─── Текстовый блок

Встревоженная их угрозами, Полякова бежит за ними и дает им деньги.

Тогда девочки спускаются по лестнице к сторожу.

– Голубчик Иван, сделай, что мы тебя попросим, – пристают девочки к нему, то и дело оглядываясь и прислушиваясь к каждому шороху.

– Просить-то вы умеете, а до сих пор еще не заплатили за хлеб.

– Мы с тобой, Иванушка, сегодня же рассчитаемся. Купи нам по этой записке.

– Нечего тут расписывать, не впервой с вами возиться. Опять та же колбаса, сушеные маковники, хлеб, булки… Прямо говорите, на сколько купить и сколько мне за беспокойство положите, а то вы скоро цену каждой покупке будете назначать. А ведь в здешних лавках за все берут втридорога, знают, что по секрету, ну и дерут.

Институтки торопливо суют сторожу деньги и умоляют его положить покупку в нетопленую печку в верхнем коридоре.

– Стану еще печки щупать, – ворчит Иван. – Суну под лавку в нижнем коридоре – вот и вся недолга. Жрать захотите – всюду придете.

──────

Задания и упражнения =
1) Определите, верны ли по отрывку о стороже Иване утверждения: (а) Иван упрекает девочек в том, что они еще не заплатили за хлеб; (б) Иван обещает положить покупку в нетопленую печку в верхнем коридоре; (в) Полякова отказывается дать девочкам деньги. На каждое ответьте «да» или «нет» и приведите решающие слова отрывка в кавычках.
2) Продолжите отрывок о стороже Иване в том же духе, начав сразу после его последней фразы.
Приведенные далее строки никак не связаны с отрывком о стороже Иване.

─── Исходные материалы

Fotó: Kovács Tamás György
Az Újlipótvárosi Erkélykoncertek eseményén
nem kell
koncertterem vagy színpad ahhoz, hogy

──────

Ответы к упражнению =
1)
(а) Да: «а до сих пор еще не заплатили за хлеб».
(б) Нет: «Суну под лавку в нижнем коридоре – вот и вся недолга».
(в) Нет: «Полякова бежит за ними и дает им деньги».

2)
Нередко бывало, что сторож в самом деле засовывал покупку под лавку в нижнем коридоре, куда нам, «кофулькам», строго запрещалось ходить. Тогда добыть ее поручалось «отчаянным». В награду за это они разделяли трапезу. Кроме этих расходов, у институток были и другие. Хотя по закону мы должны были получать от казны все необходимое, но на самом деле нам приходилось тратить в институте порядочную сумму в год. Прежде всего надо было покупать самой гребенку, зубную щетку, мыло и другие туалетные принадлежности. При этом классные дамы, которым поручалось покупать для нас все это, нисколько не считаясь с нашим денежным положением, навязывали нам все самое дорогое. Это делалось обычно так:

– Дети, я еду сегодня в Гостиный двор, – объявляет нам Верховская. – Что кому нужно?

Одна просит купить мыло, другая щетку или перчатки.

– Какое мыло? – спрашивает Верховская.

– Самое простое, копеек за пятнадцать, – говорит институтка.

– Что тебе за охота мыться такой дрянью! Я за шестьдесят копеек куплю тебе мыло.

– Но ведь тогда у меня останется всего один рубль, – робко возражает девочка, – а раньше как через три месяца мне не пришлют из деревни.

Верховская и сама это отлично знает, так как деньги воспитанниц хранились у классных дам. По институтским правилам, мы не могли их держать у себя. Однако, скорчив презрительную гримасу, она заявляет:

– Как хочешь. Я могу купить и за пятнадцать копеек. Если память меня не обманывает, таким мылом белье стирают. Ведь от него, пожалуй, салом несет.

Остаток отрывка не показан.